The effort is part of a $500,000 program announced by Gov. Andrew Cuomo on Wednesday to investigate the patterns and potential causes for high rates of cancer in four areas across the state.
The study, which will be conducted by the state's Department of Health with consultation from the Department of Environmental Conservation, will look through cancer data to find potential demographic, occupational and environmental issues that leads to the elevated rates.
Staten Island was chosen as part of the study because it has the highest rate of cancer in the city.
The rate per 100,000 people in the borough was 569 for men in 2014 and 486.7 for women, according to the state DOH.
The Bronx had a rate of 544.3 for men and 401.9 for women; Brooklyn had 511.3 for men and 414.2 for women; and Manhattan had 511.4 for men and 431.4 for women.
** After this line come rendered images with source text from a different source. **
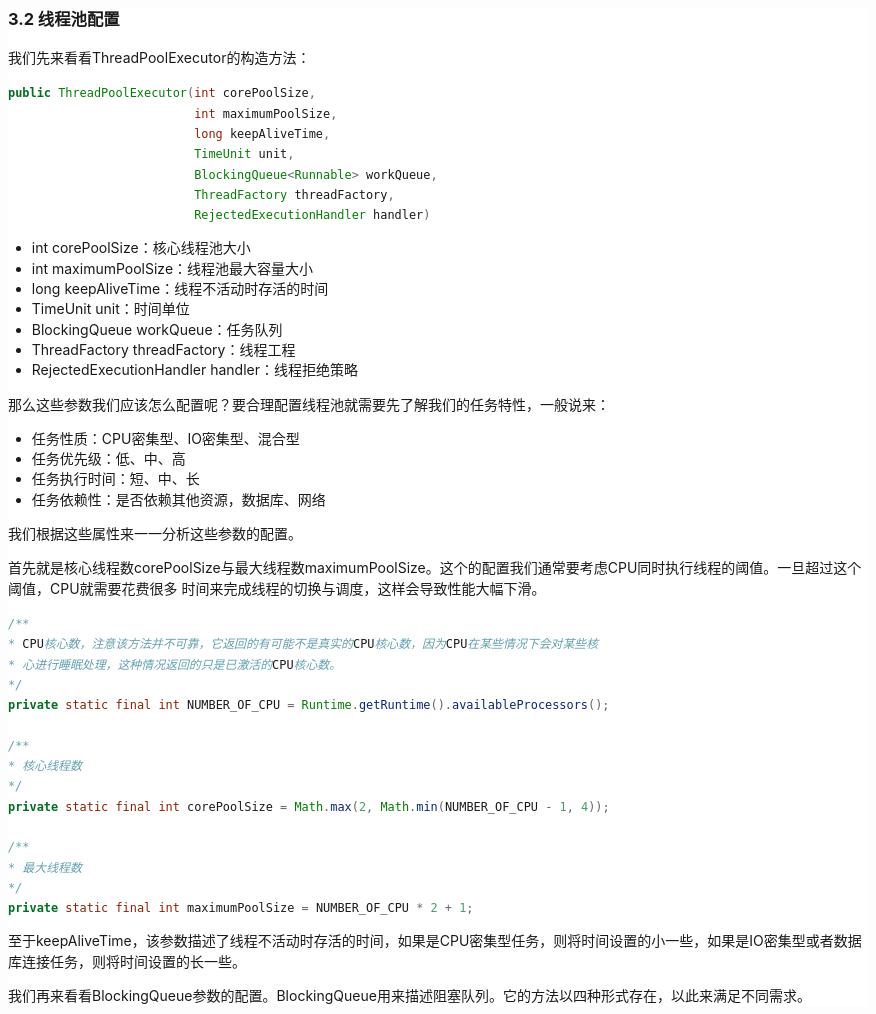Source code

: 
### 3.2 线程池配置

我们先来看看ThreadPoolExecutor的构造方法：

```java
public ThreadPoolExecutor(int corePoolSize,
                          int maximumPoolSize,
                          long keepAliveTime,
                          TimeUnit unit,
                          BlockingQueue<Runnable> workQueue,
                          ThreadFactory threadFactory,
                          RejectedExecutionHandler handler)
```

- int corePoolSize：核心线程池大小
- int maximumPoolSize：线程池最大容量大小
- long keepAliveTime：线程不活动时存活的时间
- TimeUnit unit：时间单位
- BlockingQueue<Runnable> workQueue：任务队列
- ThreadFactory threadFactory：线程工程
- RejectedExecutionHandler handler：线程拒绝策略


那么这些参数我们应该怎么配置呢？要合理配置线程池就需要先了解我们的任务特性，一般说来：

- 任务性质：CPU密集型、IO密集型、混合型
- 任务优先级：低、中、高
- 任务执行时间：短、中、长
- 任务依赖性：是否依赖其他资源，数据库、网络

我们根据这些属性来一一分析这些参数的配置。

首先就是核心线程数corePoolSize与最大线程数maximumPoolSize。这个的配置我们通常要考虑CPU同时执行线程的阈值。一旦超过这个阈值，CPU就需要花费很多
时间来完成线程的切换与调度，这样会导致性能大幅下滑。

```java
/**
* CPU核心数，注意该方法并不可靠，它返回的有可能不是真实的CPU核心数，因为CPU在某些情况下会对某些核
* 心进行睡眠处理，这种情况返回的只是已激活的CPU核心数。
*/
private static final int NUMBER_OF_CPU = Runtime.getRuntime().availableProcessors();

/**
* 核心线程数
*/
private static final int corePoolSize = Math.max(2, Math.min(NUMBER_OF_CPU - 1, 4));

/**
* 最大线程数
*/
private static final int maximumPoolSize = NUMBER_OF_CPU * 2 + 1;
```

至于keepAliveTime，该参数描述了线程不活动时存活的时间，如果是CPU密集型任务，则将时间设置的小一些，如果是IO密集型或者数据库连接任务，则将时间设置的长一些。

我们再来看看BlockingQueue参数的配置。BlockingQueue用来描述阻塞队列。它的方法以四种形式存在，以此来满足不同需求。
Queens had the lowest rate in the city with a rate of 487.5 per 100,000 people for men and 399.1 for women.
Lawmakers have previously called on the city to study potential health impacts of Fresh Kills dump on residents after statistics showed the borough had higher rates of cancer and several birth defects than the rest of the city.
"A cancer diagnosis is the last thing anyone wants to hear from their doctor, and in order for New York to continue providing the very best care to help stomp out this deadly disease, we need to invest in necessary research and development to improve the way provide care," Cuomo said in a statement.
Aside from Staten Island, the state will also study Erie County, Long Island and Warren County, which has the highest rates of cancer in the state. The study's expected to be finished in one year, Cuomo said.